Я полез в машину, устроился поуютнее, генерал Петя взгромоздился на переднее сиденье и всю дорогу сидел ко мне вполоборота, рассказывал последние новости. Вдруг он остановился и хлопнул себя по лбу:
– Гера, где орден-то?
Гера покраснел, сказал, что завтра он все привезет, а сейчас забыл и…
– Опездол, – беззлобно назвал его генерал и обратился ко мне: – Ну, ты как? Мне сказали, что ты в порядке, просто какое-то время еще походишь, как пыльным мешком пришибленный. Это от препаратов для придурков, которые тебе давали. Лучше уж Верещ с его травой, правда?

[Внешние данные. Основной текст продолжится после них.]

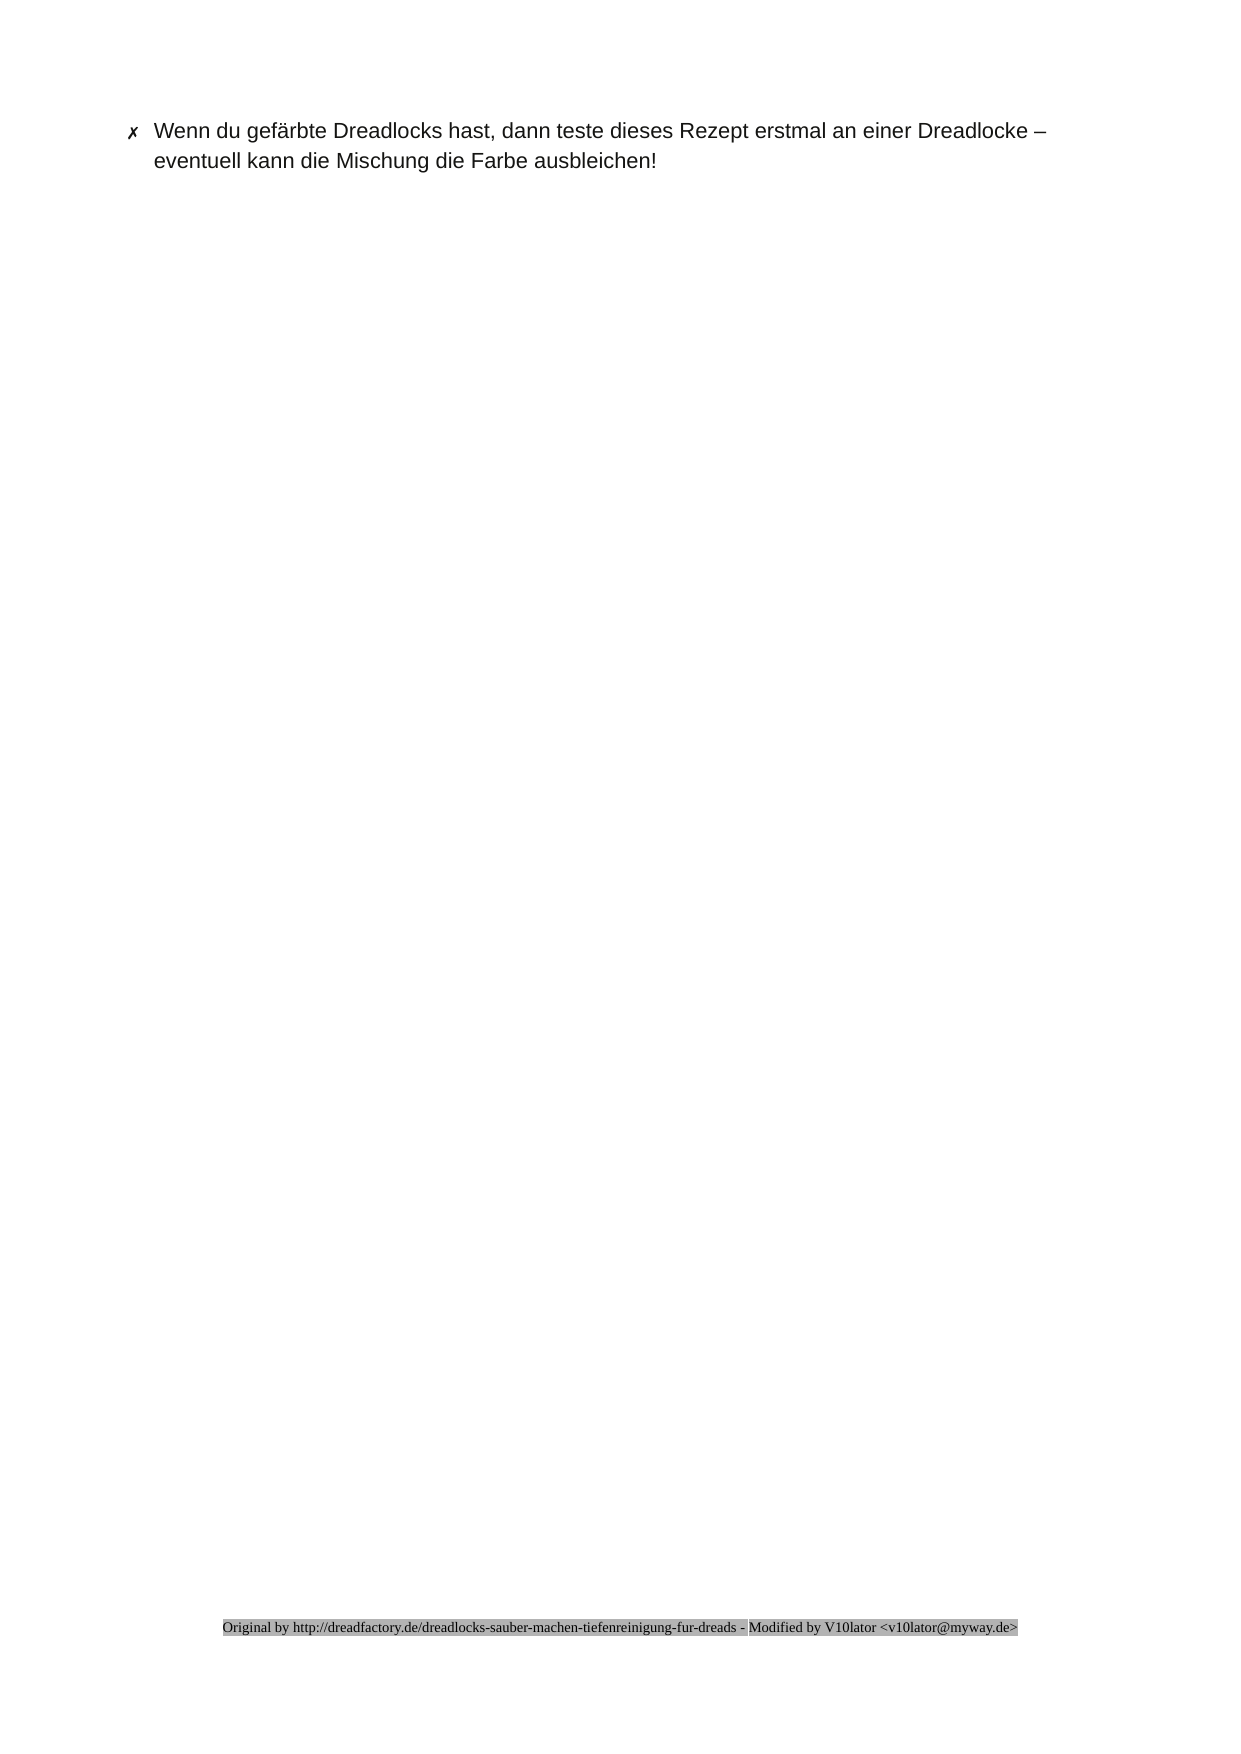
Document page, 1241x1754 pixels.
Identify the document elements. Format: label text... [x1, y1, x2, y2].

list Wenn du gefärbte Dreadlocks hast, dann teste dieses Rezept erstmal an einer Dreadlocke – eventuell kann die Mischung die Farbe ausbleichen! [128, 118, 1122, 173]
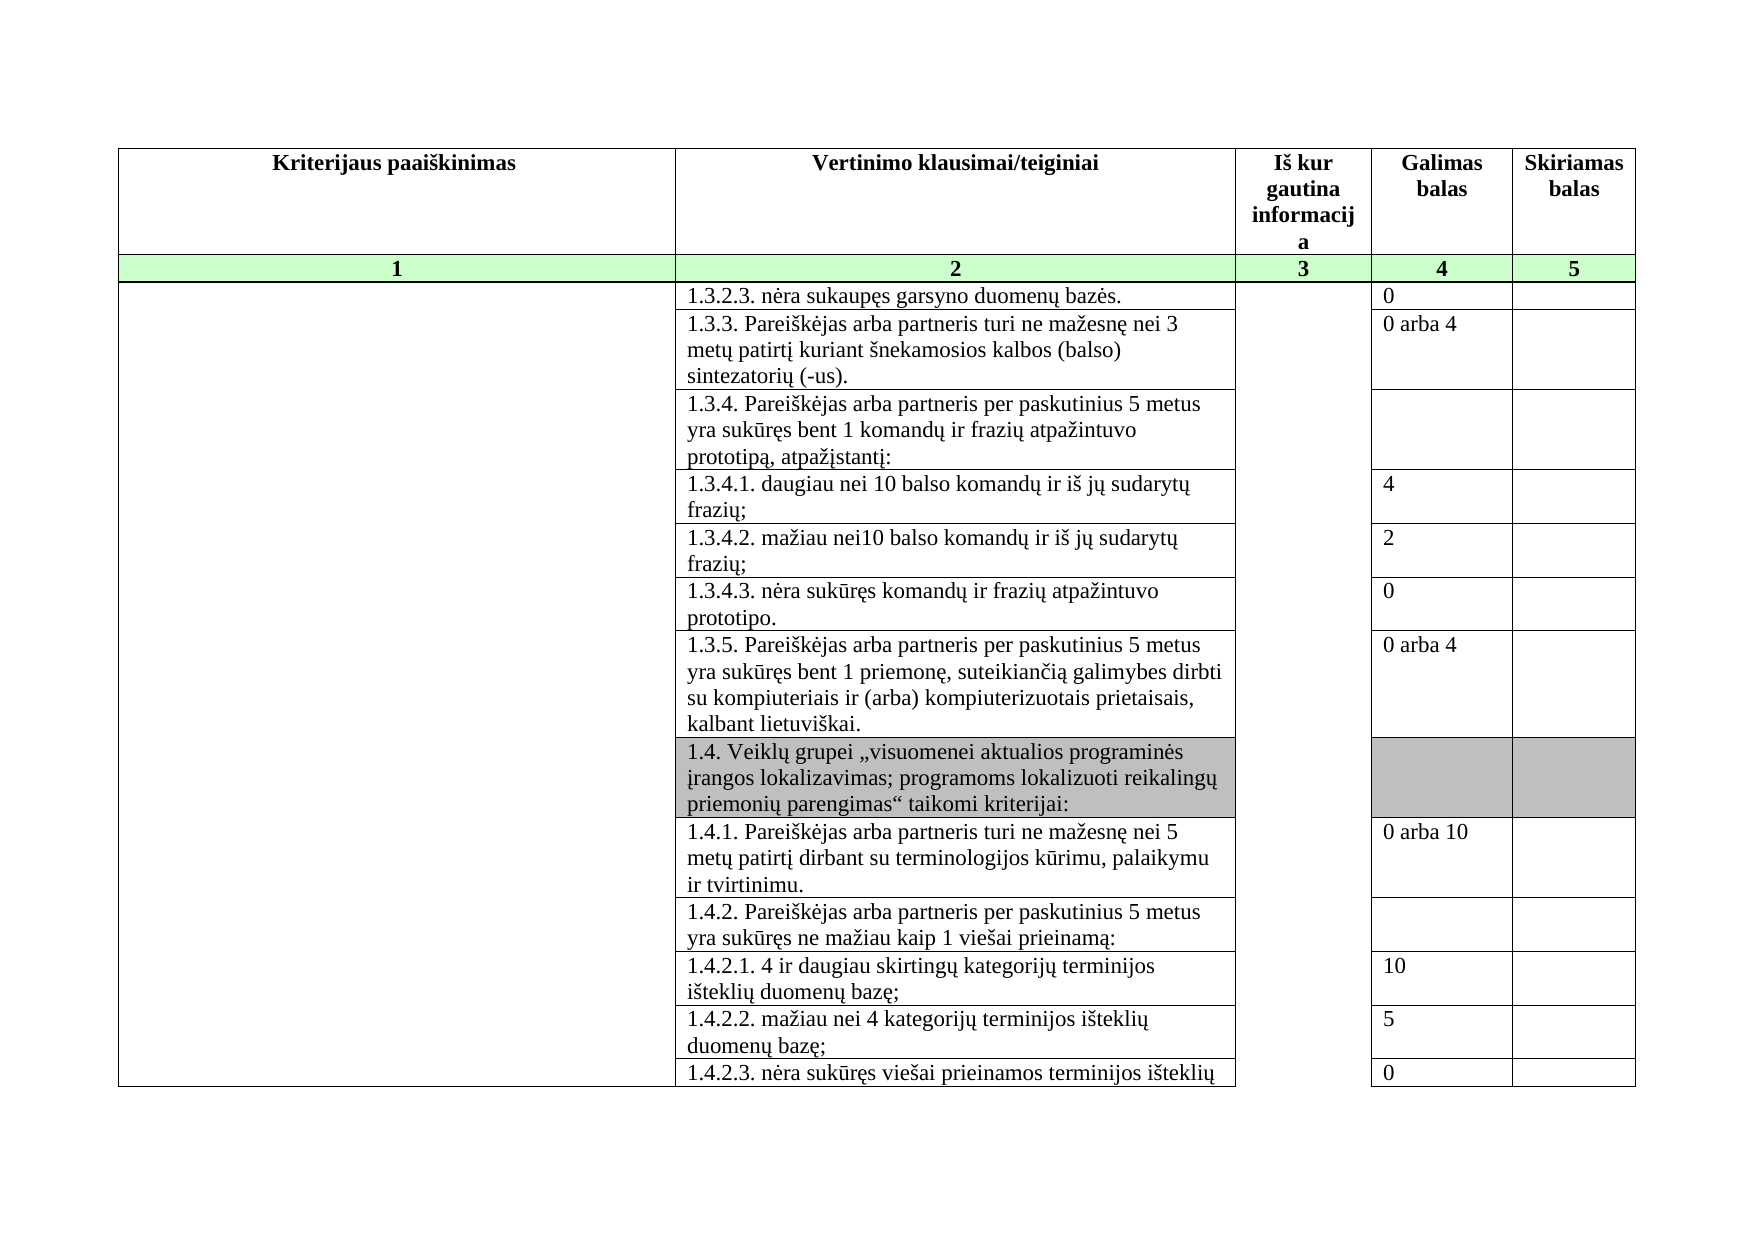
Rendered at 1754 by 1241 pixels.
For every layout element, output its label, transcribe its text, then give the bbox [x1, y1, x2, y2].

table_cell 0 arba 10 [1372, 818, 1512, 897]
table_cell 0 [1372, 578, 1512, 630]
table_cell [1513, 390, 1635, 469]
table_cell 1.3.5. Pareiškėjas arba partneris per paskutinius 5 metus yra sukūręs bent 1 priemonę, suteikiančią galimybes dirbti su kompiuteriais ir (arba) kompiuterizuotais prietaisais, kalbant lietuviškai. [676, 631, 1235, 737]
table_header Skiriamas balas [1513, 149, 1635, 254]
table_cell 10 [1372, 952, 1512, 1004]
table_header Kriterijaus paaiškinimas [119, 149, 675, 254]
table_cell [1513, 310, 1635, 389]
table_cell 1.3.3. Pareiškėjas arba partneris turi ne mažesnę nei 3 metų patirtį kuriant šnekamosios kalbos (balso) sintezatorių (-us). [676, 310, 1235, 389]
table_header Vertinimo klausimai/teiginiai [676, 149, 1235, 254]
table_cell 2 [1372, 524, 1512, 577]
table_cell [1513, 818, 1635, 897]
table_cell 1.3.2.3. nėra sukaupęs garsyno duomenų bazės. [676, 283, 1235, 309]
table_cell 0 arba 4 [1372, 310, 1512, 389]
table_cell 1.3.4.1. daugiau nei 10 balso komandų ir iš jų sudarytų frazių; [676, 470, 1235, 523]
table_cell [1372, 738, 1512, 817]
table_cell 1.4.2.1. 4 ir daugiau skirtingų kategorijų terminijos išteklių duomenų bazę; [676, 952, 1235, 1004]
table_cell 0 arba 4 [1372, 631, 1512, 737]
table_cell [1513, 578, 1635, 630]
table_cell 4 [1372, 470, 1512, 523]
table_cell [1513, 898, 1635, 951]
table_cell 1.3.4. Pareiškėjas arba partneris per paskutinius 5 metus yra sukūręs bent 1 komandų ir frazių atpažintuvo prototipą, atpažįstantį: [676, 390, 1235, 469]
table_cell 0 [1372, 1059, 1512, 1086]
table_cell [119, 283, 675, 1086]
table_cell [1372, 390, 1512, 469]
table_cell 1.4.1. Pareiškėjas arba partneris turi ne mažesnę nei 5 metų patirtį dirbant su terminologijos kūrimu, palaikymu ir tvirtinimu. [676, 818, 1235, 897]
table_cell 4 [1372, 255, 1512, 281]
table_cell 5 [1372, 1006, 1512, 1058]
table_header Galimas balas [1372, 149, 1512, 254]
table_cell [1513, 1006, 1635, 1058]
table_cell 1.4. Veiklų grupei „visuomenei aktualios programinės įrangos lokalizavimas; programoms lokalizuoti reikalingų priemonių parengimas“ taikomi kriterijai: [676, 738, 1235, 817]
table_cell 1.4.2.3. nėra sukūręs viešai prieinamos terminijos išteklių [676, 1059, 1235, 1086]
table_cell 1.4.2.2. mažiau nei 4 kategorijų terminijos išteklių duomenų bazę; [676, 1006, 1235, 1058]
table_cell [1513, 470, 1635, 523]
table_cell 3 [1236, 255, 1371, 281]
table_cell [1236, 283, 1371, 1086]
table_cell [1513, 738, 1635, 817]
table_cell [1372, 898, 1512, 951]
table_cell [1513, 1059, 1635, 1086]
table_cell 2 [676, 255, 1235, 281]
table_cell [1513, 283, 1635, 309]
table_cell 1.3.4.2. mažiau nei10 balso komandų ir iš jų sudarytų frazių; [676, 524, 1235, 577]
table_cell [1513, 631, 1635, 737]
table_cell 0 [1372, 283, 1512, 309]
table_cell 1 [119, 255, 675, 281]
table_cell 1.4.2. Pareiškėjas arba partneris per paskutinius 5 metus yra sukūręs ne mažiau kaip 1 viešai prieinamą: [676, 898, 1235, 951]
table_cell 1.3.4.3. nėra sukūręs komandų ir frazių atpažintuvo prototipo. [676, 578, 1235, 630]
table_cell 5 [1513, 255, 1635, 281]
table_cell [1513, 524, 1635, 577]
table_cell [1513, 952, 1635, 1004]
table_header Iš kur gautina informacija [1236, 149, 1371, 254]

– Что с ним, – оживился я, – он в порядке?
Гера махнул рукой:
– Да что с ним сделается. Мы ему подарили мотоцикл и попросили Хирурга, чтобы он принял его в свою банду. Верещ теперь тусуется на Мневниках и толкает речуги о вреде наркоты и все такое. Чем думаешь заняться, брат?
– Да, Марк Батькович, просвети нас, – присовокупил генерал Петя.
Я знал, что сейчас они оба примутся громогласно ржать, поэтому, чтобы хоть немного отсрочить минуту своего позора, начал издалека:
– Понимаете, все мои знакомые чего-то достигли. Да какое там «чего-то»?! Они, то есть вы, достигли настоящих высот. А в моей жизни все ненастоящее, даже бабло свое я не нажил, а оно мне просто с неба свалилось. Я хочу, наконец, стать кем-нибудь, и вот… я, кажется, надумал. Я… хочу стать писателем!
Вопреки худшим моим ожиданиям взрыв адского хохота не прогремел. В машине установилась тишина, и слышен был лишь легкий фон шоссе за окном и шорох дворников, которые время от времени включал водитель. Помолчав немного, генерал Петя изрек:
– А что? Идея хорошая.
– Классная идея, – подхватил Кленовский, – зашибись, если у тебя получится.